Дочь росла у Кисловых – только всего и детей было у них. Из нее, выросшей в набожной семье, вышла богобоязненная и богомольная девушка. Никогда никто но слыхивал, чтоб она громко говорила, смеялась или пела мирскую песню, никто не видал, чтоб она забавлялась какими-нибудь играми либо вела пустые разговоры со сверстницами. Угрюмая, молчаливая, сосредоточенная в самой себе, никем, кроме отца с матерью, она не была любима. Ее считали полоумной, ни на что не годной. Время проводила она за работой либо за книгами. Читала то же, что и отец с матерью, и оттого, будучи еще лет пятнадцати, стала стремиться к созерцательной жизни, желала монастыря.
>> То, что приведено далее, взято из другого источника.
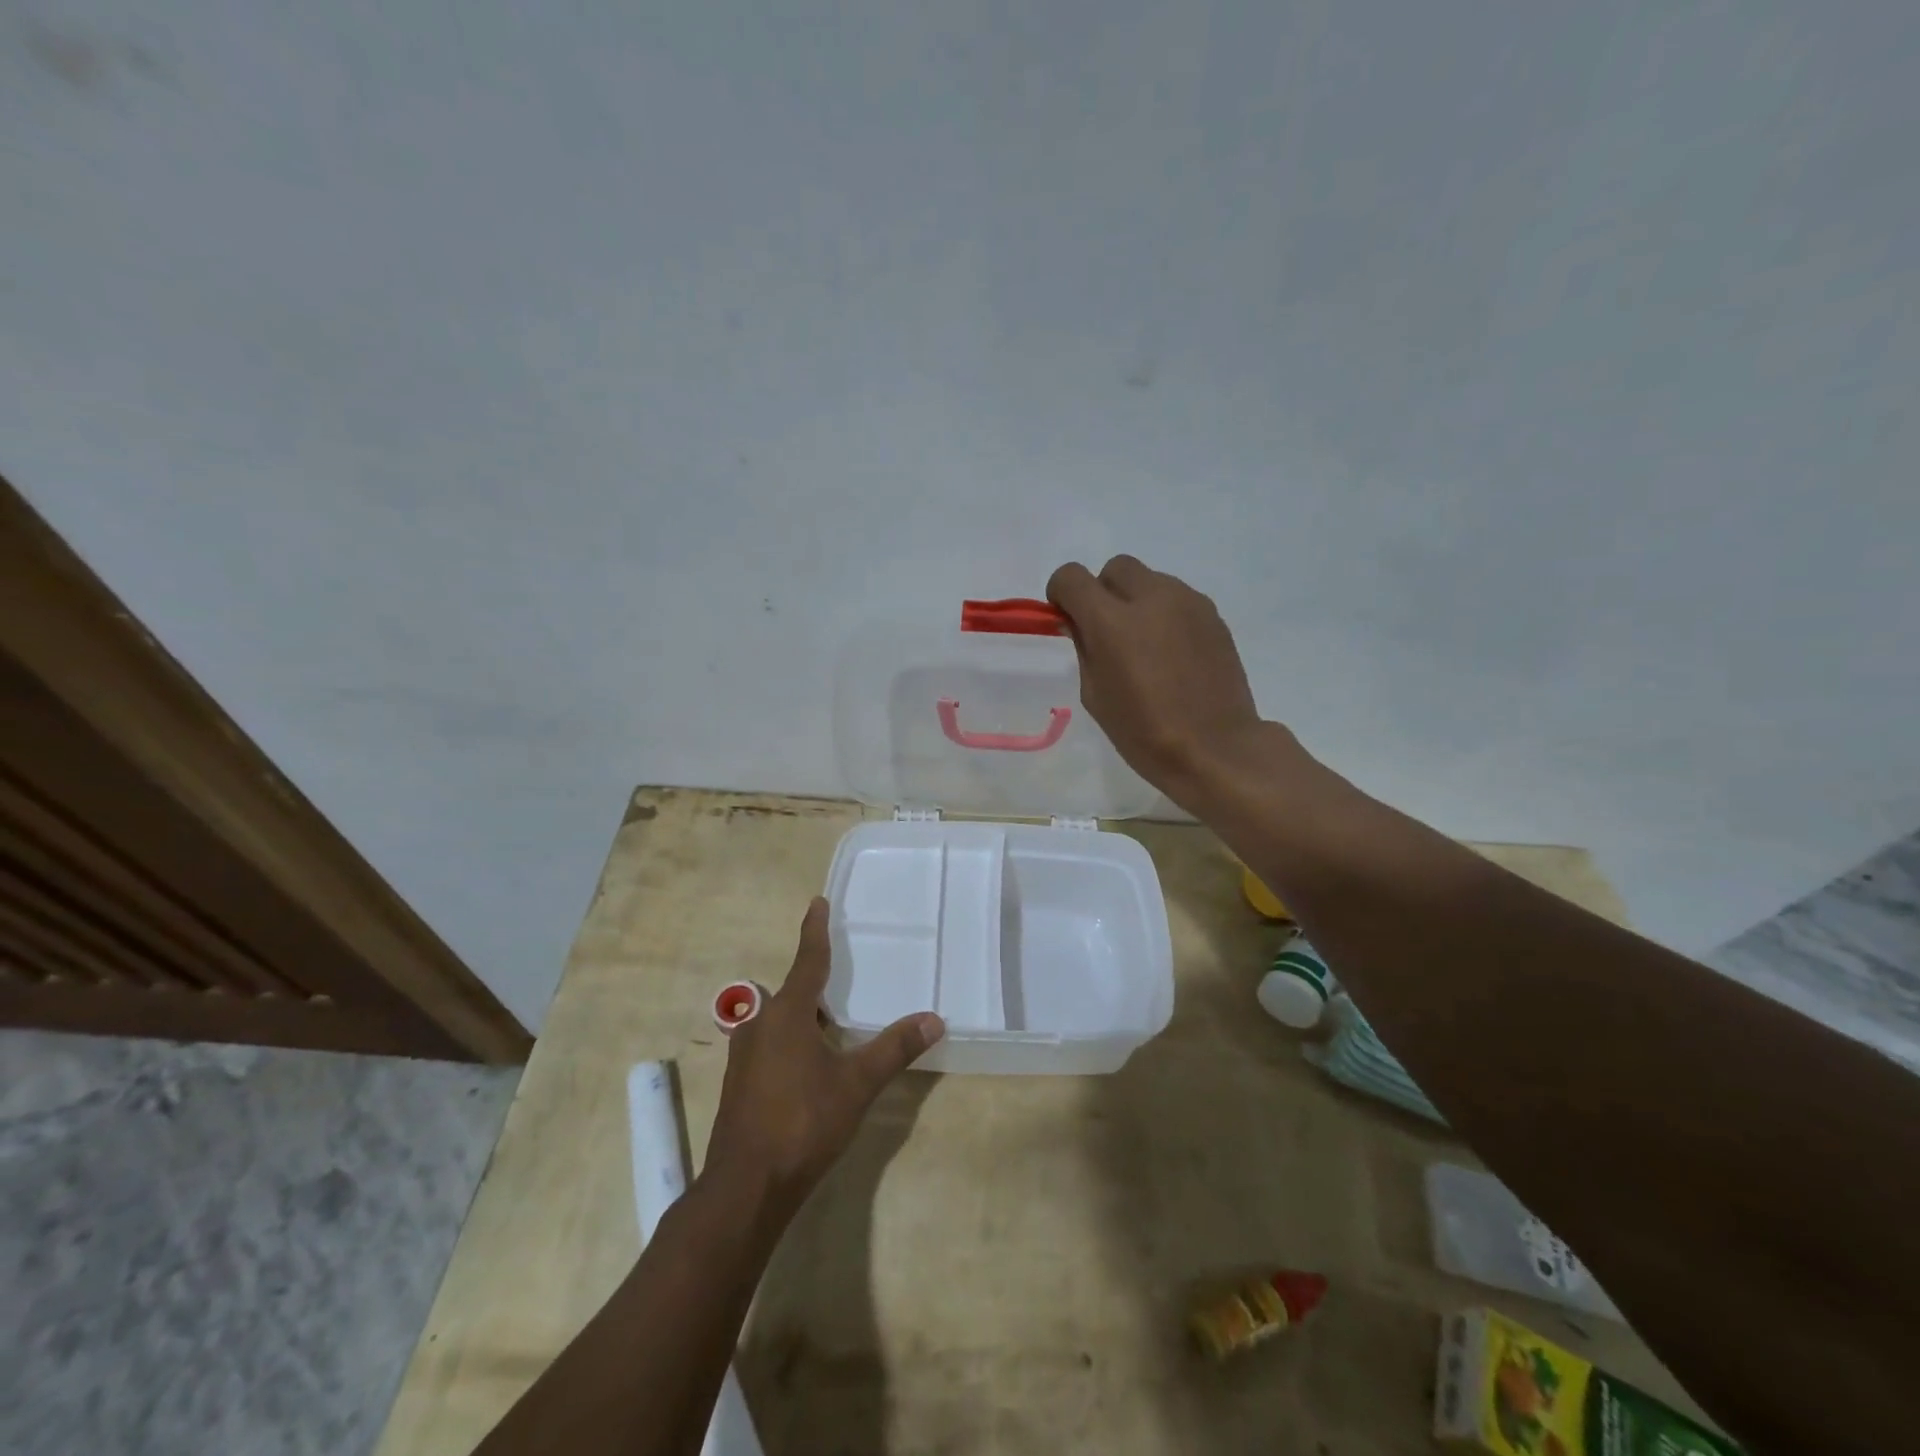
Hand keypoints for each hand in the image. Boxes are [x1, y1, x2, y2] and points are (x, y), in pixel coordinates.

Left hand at [703, 898, 943, 1216]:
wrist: (746, 1187)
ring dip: (801, 1014)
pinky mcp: (739, 1084)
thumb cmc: (803, 1122)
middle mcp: (759, 1025)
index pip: (807, 960)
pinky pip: (768, 1044)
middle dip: (813, 981)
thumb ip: (894, 1048)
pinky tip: (809, 1063)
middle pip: (790, 991)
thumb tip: (934, 1019)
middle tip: (840, 975)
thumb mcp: (857, 1083)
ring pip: (776, 1020)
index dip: (815, 930)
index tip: (817, 902)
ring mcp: (743, 1056)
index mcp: (786, 1014)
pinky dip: (790, 1039)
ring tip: (830, 1021)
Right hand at [1047, 555, 1277, 805]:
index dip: (1062, 594)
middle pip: (1115, 568)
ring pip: (1150, 580)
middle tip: (1108, 632)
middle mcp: (1150, 598)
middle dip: (1103, 592)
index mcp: (1111, 620)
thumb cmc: (1143, 732)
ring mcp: (1187, 602)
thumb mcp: (1095, 694)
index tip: (1068, 619)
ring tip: (1145, 646)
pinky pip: (1177, 599)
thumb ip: (1084, 648)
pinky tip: (1172, 655)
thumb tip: (1081, 624)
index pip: (1071, 577)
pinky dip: (1164, 615)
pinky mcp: (1212, 614)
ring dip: (1137, 602)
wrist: (1214, 748)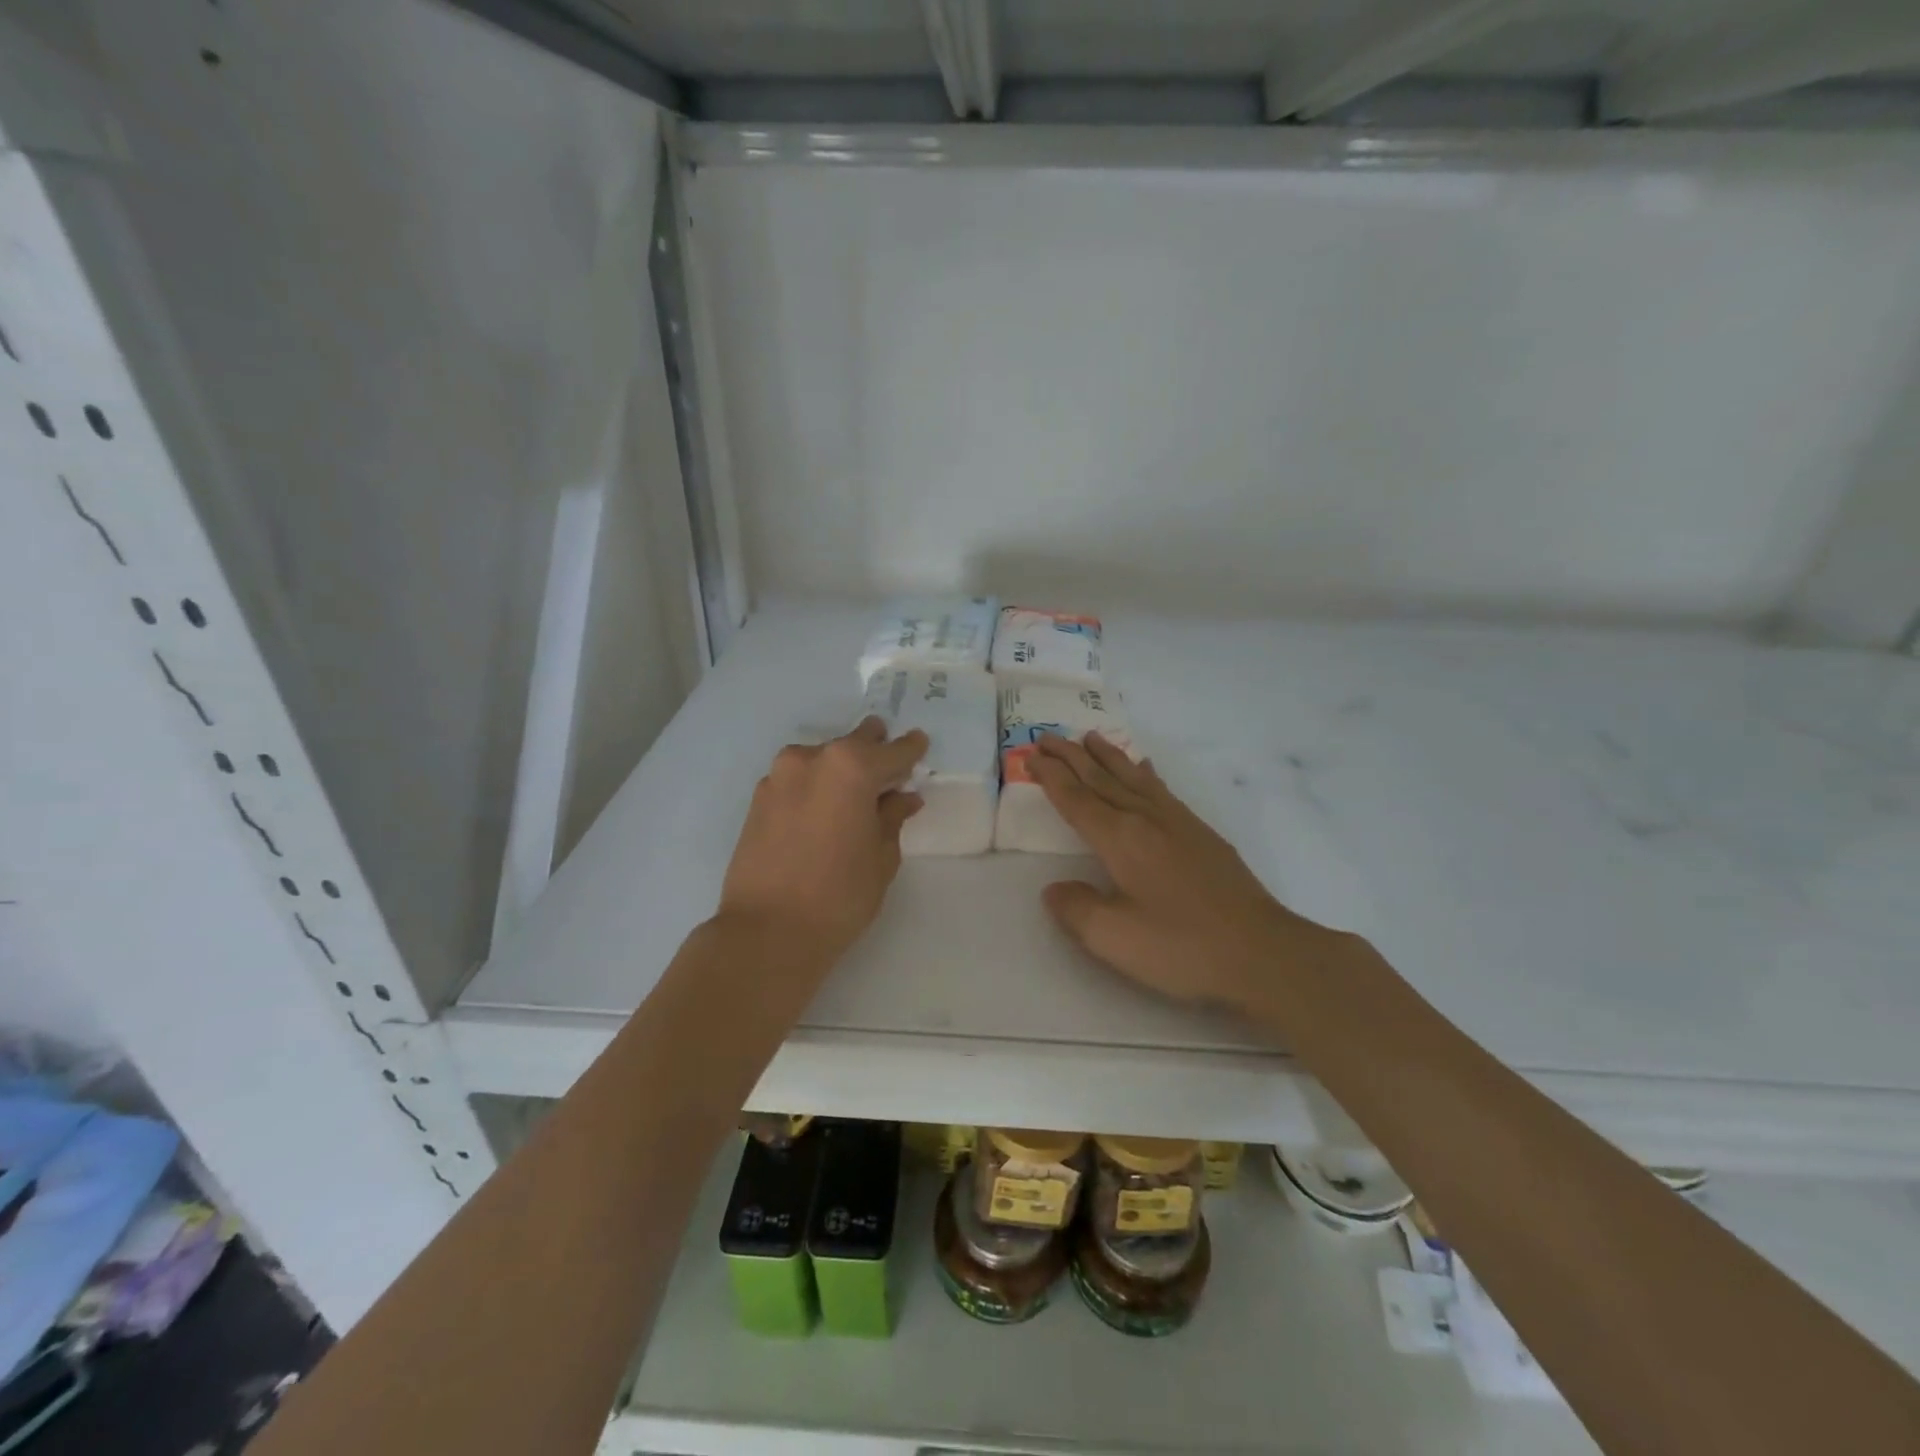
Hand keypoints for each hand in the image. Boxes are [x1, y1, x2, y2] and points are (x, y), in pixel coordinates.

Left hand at [717, 717, 927, 963]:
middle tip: (889, 767)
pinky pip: (798, 779)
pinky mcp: (758, 798)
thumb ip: (892, 817)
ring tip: (854, 796)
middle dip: (874, 750)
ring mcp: (779, 776)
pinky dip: (815, 786)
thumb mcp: (882, 857)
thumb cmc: (839, 895)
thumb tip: (902, 797)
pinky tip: (823, 811)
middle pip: (853, 743)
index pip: (892, 750)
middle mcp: (812, 759)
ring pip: (822, 759)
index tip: (920, 745)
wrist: (766, 931)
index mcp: (851, 767)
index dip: (910, 750)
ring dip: (841, 769)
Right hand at [1029, 732, 1333, 1014]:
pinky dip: (1145, 774)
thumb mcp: (1114, 938)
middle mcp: (1146, 820)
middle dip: (1071, 757)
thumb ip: (1076, 909)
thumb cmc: (1183, 948)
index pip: (1076, 799)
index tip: (1031, 754)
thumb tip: (1054, 888)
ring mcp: (1178, 824)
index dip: (1051, 776)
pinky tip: (1145, 769)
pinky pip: (1162, 790)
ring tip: (1089, 737)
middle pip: (1101, 779)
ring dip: (1107, 756)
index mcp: (1121, 840)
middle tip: (1046, 735)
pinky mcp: (1202, 835)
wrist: (1263, 954)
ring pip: (1132, 778)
И мать и отец ее от того отговаривали, представляя жизнь монахинь вовсе не такою, как она думала. «Что за жизнь в монастыре? – убеждала ее мать. – Один только грех. По наружности там добры, приветливы и снисходительны, готовы на всякую послугу, благочестивы, набожны. А поживи-ка с ними, иное увидишь…» Не внимала Катенька словам родителей. Случилось ей прогостить несколько дней в одном монастыре у знакомой монахини: там была она окружена такою любовью и внимательностью, провела время так приятно, что монастырь показался ей раем. Вспоминая о том, дни и ночи плакала она, умоляя отца с матерью позволить ей поселиться в какой-нибудь обители… Видя, что никакие убеждения не могут поколебать намерений дочери, Степан Алексеич сказал жене: «Отпустим, пусть насмотрится на тамошнее житье. Век свой после того ни в каком монастыре порога не переступит». Так и случилось. Полугода не выжила Катенька в честной обители. Послала к отцу письмо, слезно моля взять ее домой поскорее.